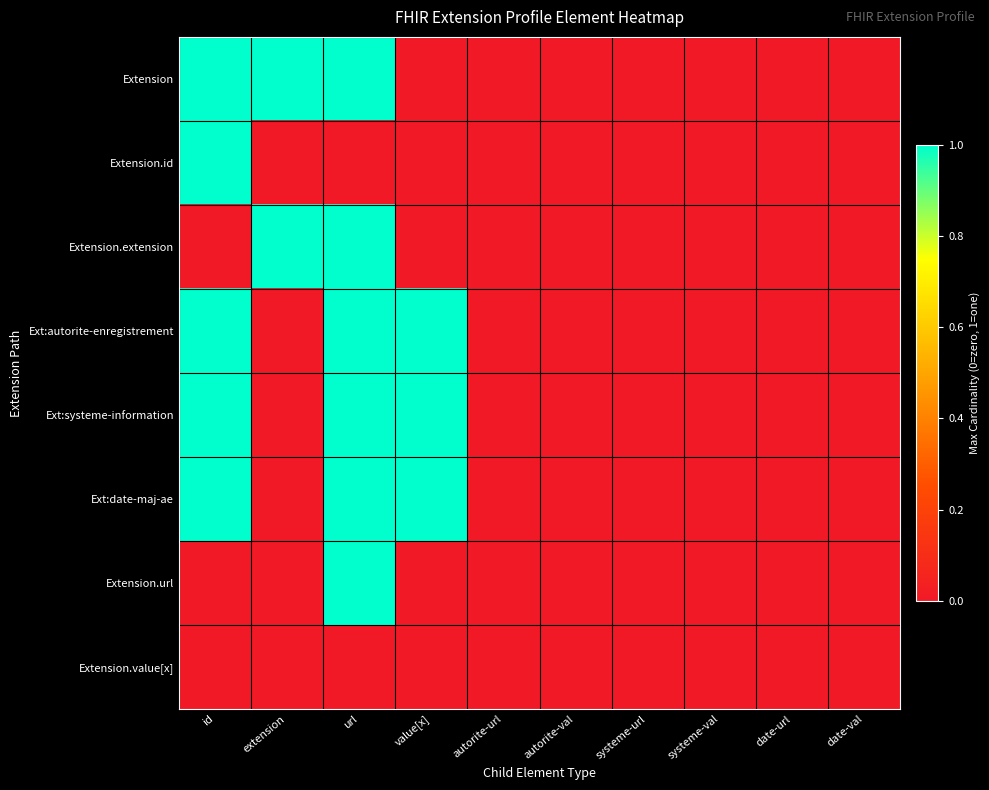

Reading left to right, transcribe all the data shown in this chart.

Extension: id=1	extension=1	url=1	value[x]=0	autorite-url=0	autorite-val=0	systeme-url=0	systeme-val=0	date-url=0	date-val=0
Extension.id: id=1	extension=0	url=0	value[x]=0	autorite-url=0	autorite-val=0	systeme-url=0	systeme-val=0	date-url=0	date-val=0
Extension.extension: id=0	extension=1	url=1	value[x]=0	autorite-url=0	autorite-val=0	systeme-url=0	systeme-val=0	date-url=0	date-val=0
Ext:autorite-enregistrement: id=1	extension=0	url=1	value[x]=1	autorite-url=0	autorite-val=0	systeme-url=0	systeme-val=0	date-url=0	date-val=0
Ext:systeme-information: id=1	extension=0	url=1	value[x]=1	autorite-url=0	autorite-val=0	systeme-url=0	systeme-val=0	date-url=0	date-val=0
Ext:date-maj-ae: id=1	extension=0	url=1	value[x]=1	autorite-url=0	autorite-val=0	systeme-url=0	systeme-val=0	date-url=0	date-val=0
Extension.url: id=0	extension=0	url=1	value[x]=0	autorite-url=0	autorite-val=0	systeme-url=0	systeme-val=0	date-url=0	date-val=0
Extension.value[x]: id=0	extension=0	url=0	value[x]=0	autorite-url=0	autorite-val=0	systeme-url=0	systeme-val=0	date-url=0	date-val=0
──────────
Please copy the whole listing above line for line, without changing anything, and leave out the pictures.

▸ Answer area:
Reading left to right, transcribe all the data shown in this chart.

Extension: id=1	extension=1	url=1	value[x]=0	autorite-url=0	autorite-val=0	systeme-url=0	systeme-val=0	date-url=0	date-val=0
Extension.id: id=1	extension=0	url=0	value[x]=0	autorite-url=0	autorite-val=0	systeme-url=0	systeme-val=0	date-url=0	date-val=0
Extension.extension: id=0	extension=1	url=1	value[x]=0	autorite-url=0	autorite-val=0	systeme-url=0	systeme-val=0	date-url=0	date-val=0
Ext:autorite-enregistrement: id=1	extension=0	url=1	value[x]=1	autorite-url=0	autorite-val=0	systeme-url=0	systeme-val=0	date-url=0	date-val=0
Ext:systeme-information: id=1	extension=0	url=1	value[x]=1	autorite-url=0	autorite-val=0	systeme-url=0	systeme-val=0	date-url=0	date-val=0
Ext:date-maj-ae: id=1	extension=0	url=1	value[x]=1	autorite-url=0	autorite-val=0	systeme-url=0	systeme-val=0	date-url=0	date-val=0
Extension.url: id=0	extension=0	url=1	value[x]=0	autorite-url=0	autorite-val=0	systeme-url=0	systeme-val=0	date-url=0	date-val=0
Extension.value[x]: id=0	extension=0	url=0	value[x]=0	autorite-url=0	autorite-val=0	systeme-url=0	systeme-val=0	date-url=0	date-val=0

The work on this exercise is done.